In August 2007, she got a terrifying phone call from saying “We know you work with the Americans. We know how to reach you and your family. We will kill you and your American friends won’t be able to do anything to help you.” Having seen many of her colleagues meet a gruesome end, she quickly packed up and fled to Jordan. The rest of her family—a sister and elderly parents—following soon after. Dina thought the Americans would help her get a job in Jordan or get into the United States, but she found herself abandoned with no income and no support. In the email we received from her she said, “The Americans say they want to help the Iraqi people. They talk about human rights, women’s rights. But how can they help the Iraqi people if they can’t even help the staff who worked with them under dangerous circumstances? Are we slaves to be discarded when our lives are in danger? They don’t know the risks or feel our suffering because they hide in the secured area of the Green Zone. I can’t go back home because I will get killed or raped for my association with Americans. I can’t stay in Jordan because I am not allowed to work and have no money. Please, I need your advice because I am depressed and don’t know what to do.”
Dina came to meet me with her mother, a frail woman whose face revealed her severe anxiety of leaving everything familiar to come live in a strange land. A Christian woman married to a Shia man, she was at first happy to see Saddam overthrown, until life post-Saddam became hell. Now the family is totally dependent on their young daughter for their survival.

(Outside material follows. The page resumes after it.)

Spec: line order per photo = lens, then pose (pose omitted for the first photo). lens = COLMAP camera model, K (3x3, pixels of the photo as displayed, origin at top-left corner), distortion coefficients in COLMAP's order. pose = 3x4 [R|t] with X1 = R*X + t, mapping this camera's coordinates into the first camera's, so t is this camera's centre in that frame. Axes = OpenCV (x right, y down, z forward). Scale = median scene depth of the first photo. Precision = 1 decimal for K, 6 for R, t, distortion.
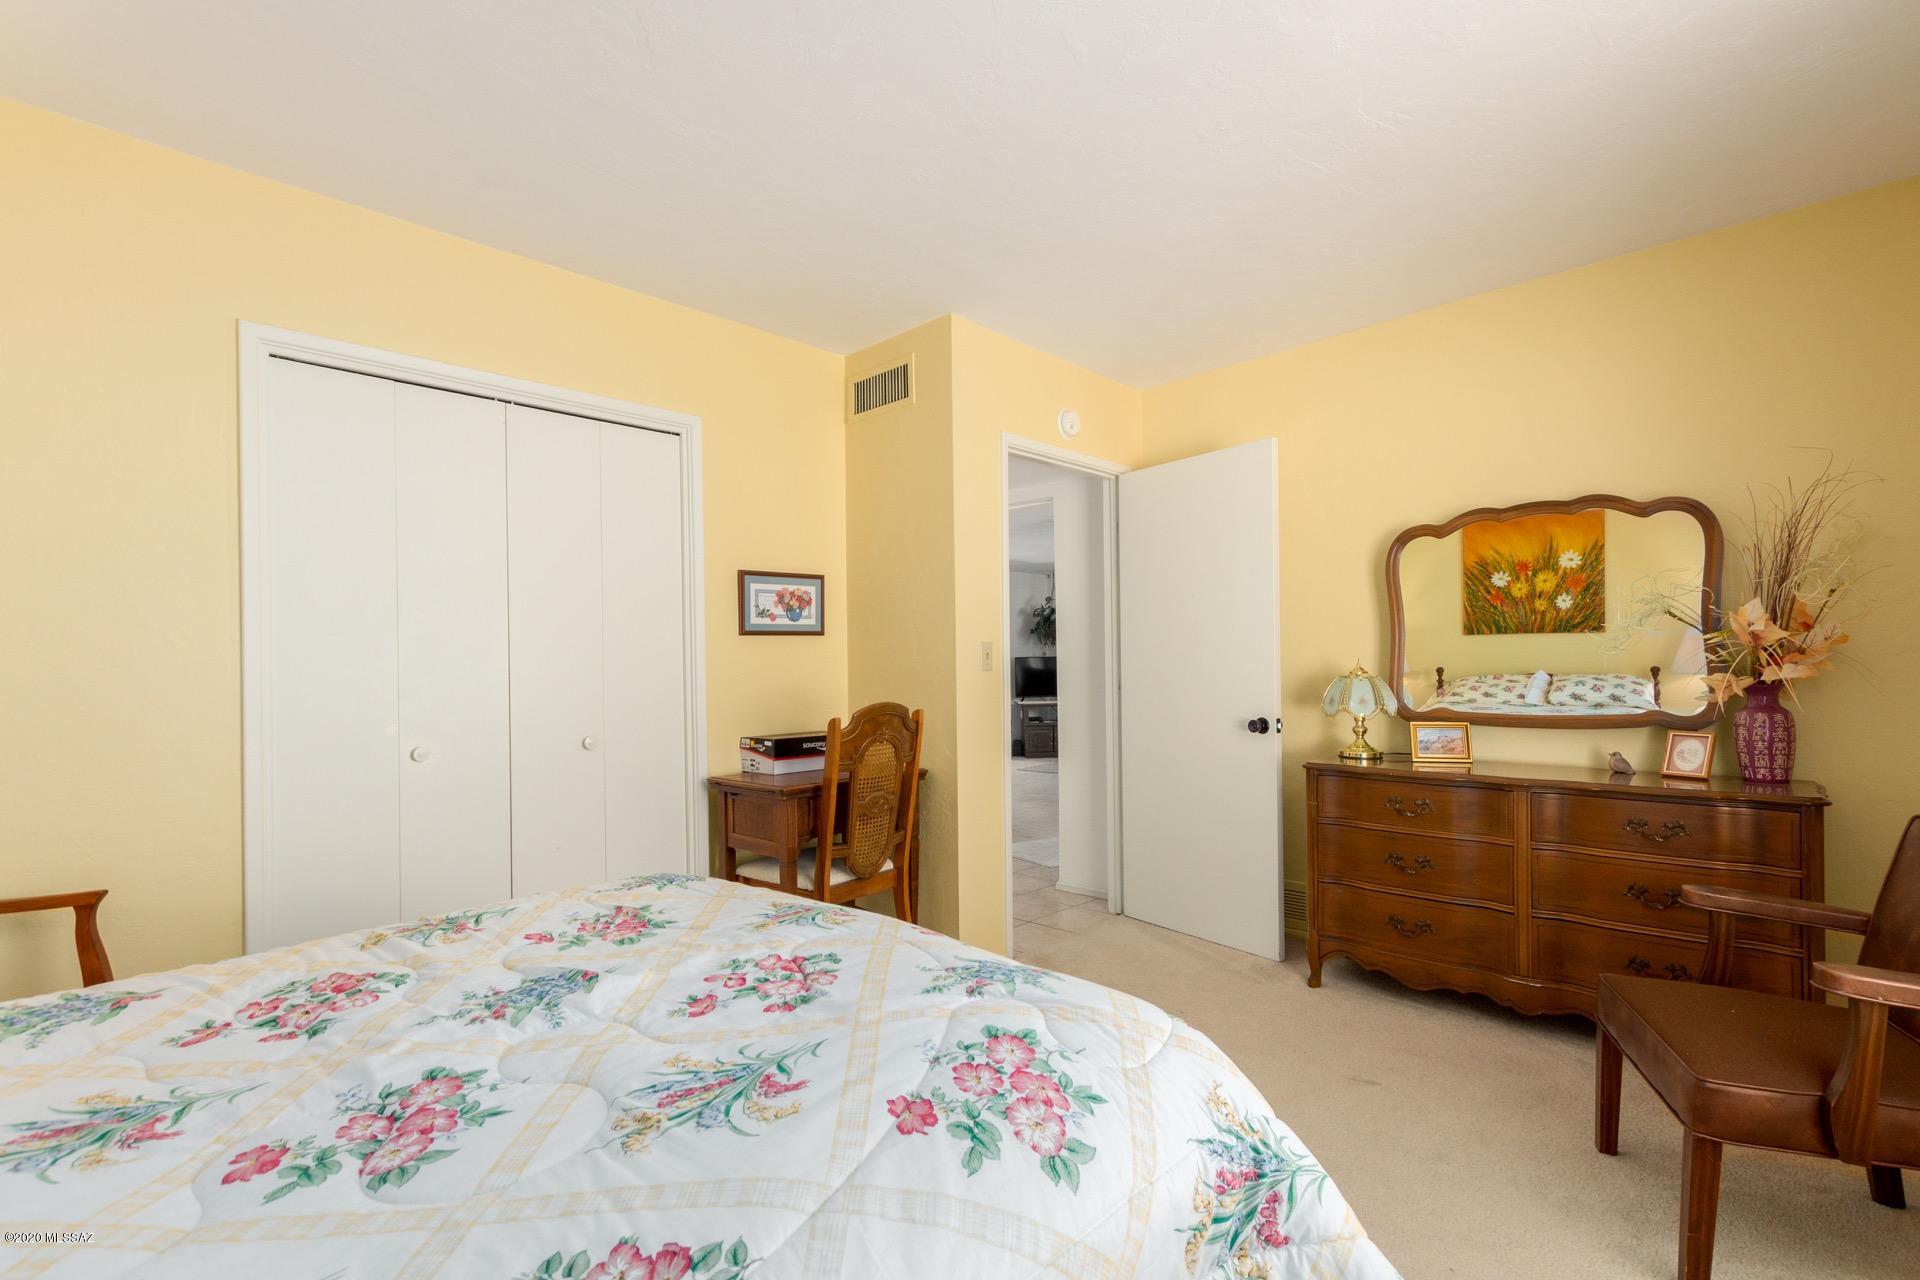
lens RADIAL K [[867.2, 0, 971.5], [0, 867.2, 646.8], [0, 0, 1]] dist [-0.003790, -0.000670]
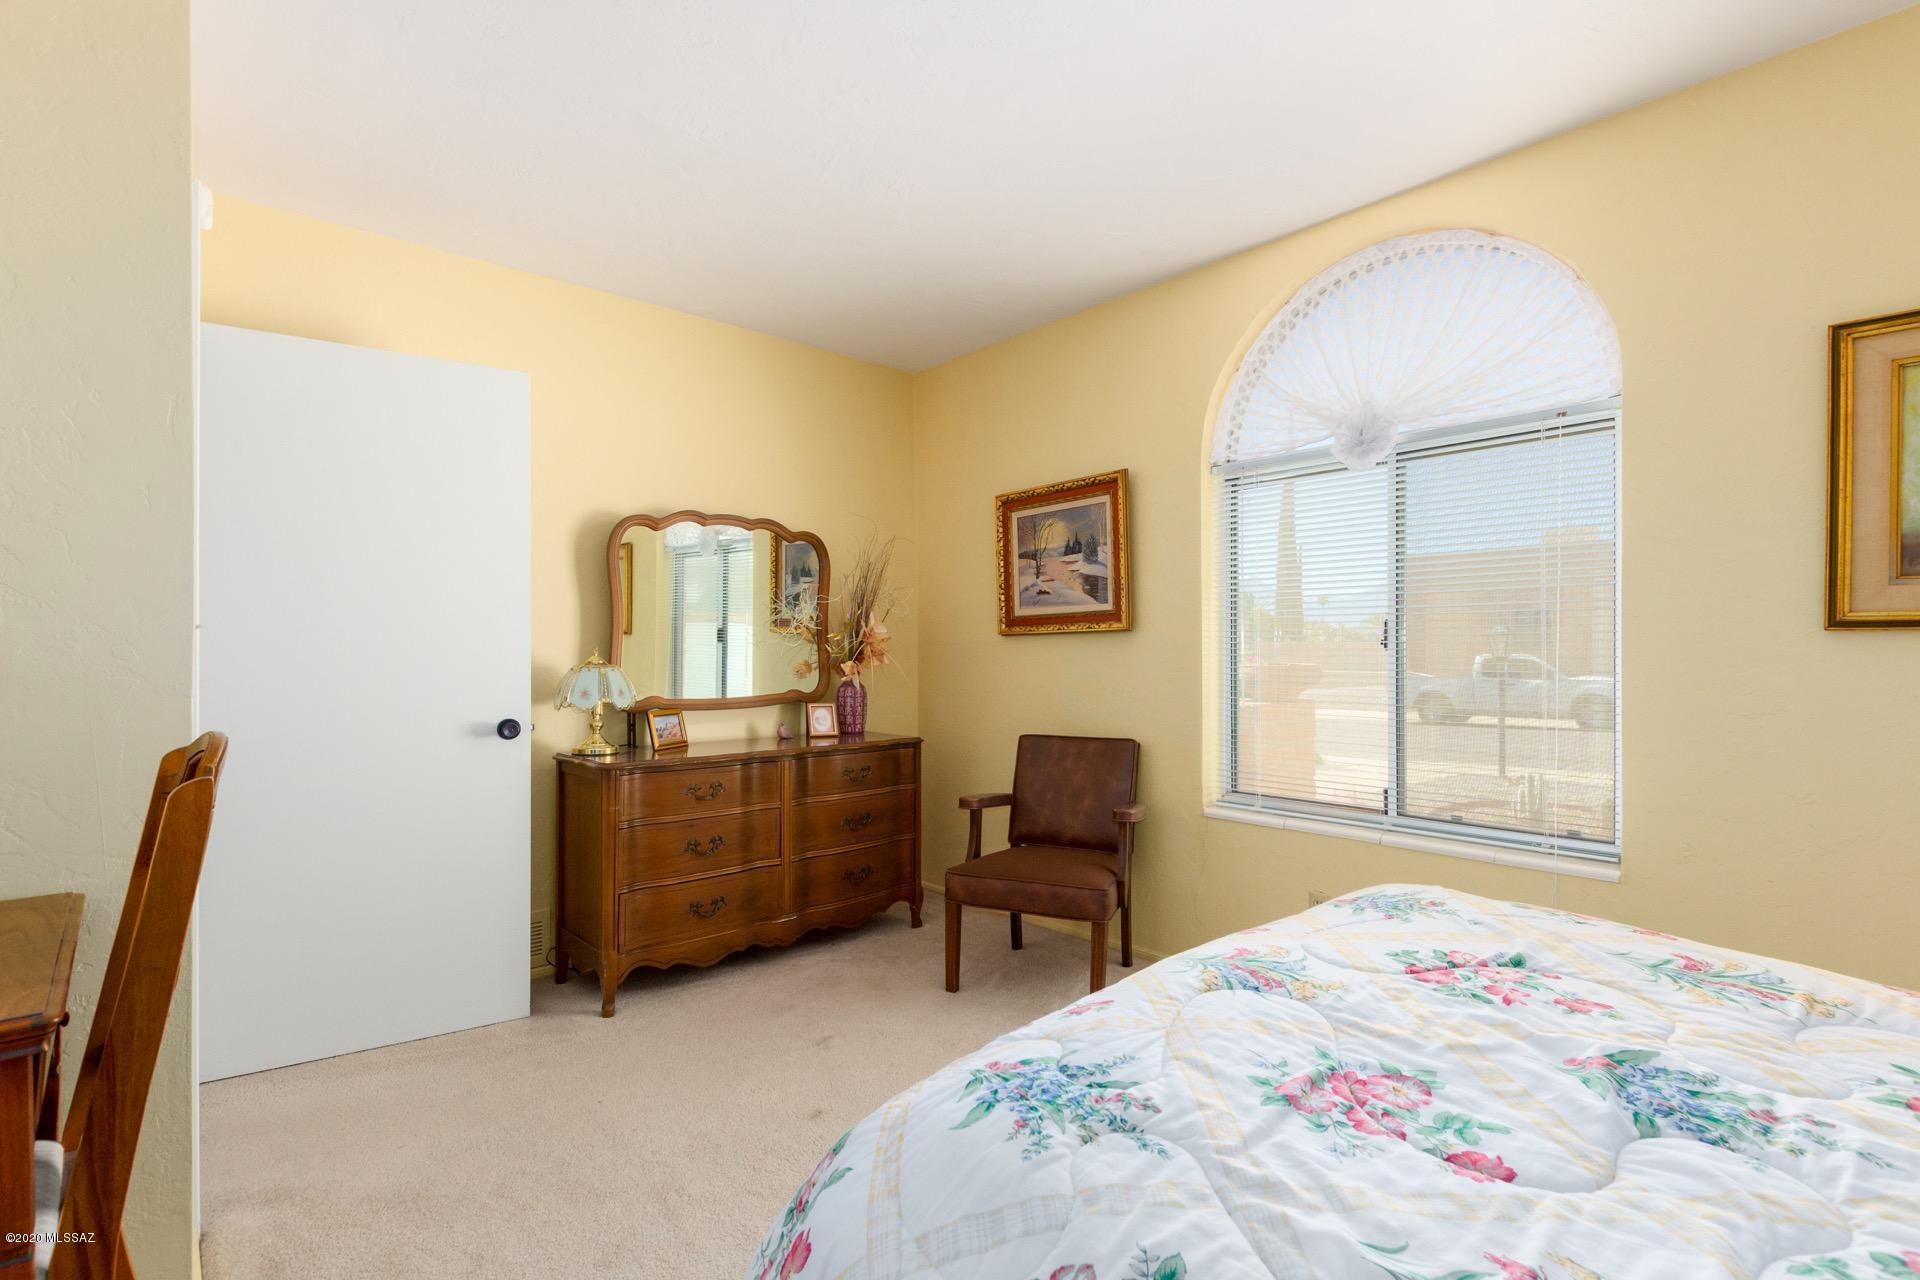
lens RADIAL K [[867.2, 0, 965.5], [0, 867.2, 650.9], [0, 0, 1]] dist [-0.003790, -0.000670]
pose [[0.089035, 0.011852, 0.995958, -0.510013], [-0.023243, 0.999682, -0.009819, 0.020611], [-0.995757, -0.022275, 0.089282, 0.618447]]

We talked about Dina’s prospects for getting into the United States. She already had one interview to establish that she indeed worked for a U.S. company. Now she will have another interview to convince the Americans that her life was in danger in Iraq. It is a grueling and long process, but I promised to do what I could in the US end to help her.
“When I wrote to CODEPINK I never thought I’d get a response much less meet you,” Dina said tearfully as we parted. “I hope our next meeting is in the United States.”
I spent the evening at Asma’s apartment, as she insisted I stay with her instead of in a hotel. It was spacious apartment in a nice, quiet neighborhood, but it was sparsely furnished. “I am furnishing this apartment little by little, as my funds allow,” Asma explained. “How ironic that I used to run a business in Baghdad that made beautiful furniture and now I can’t afford to furnish my own apartment.” “Bush would like us all to be beggars but we are proud people,” she added. “I predict that the Americans will be forced to leave in about two years, and we will get our country back. Inshallah--God willing.”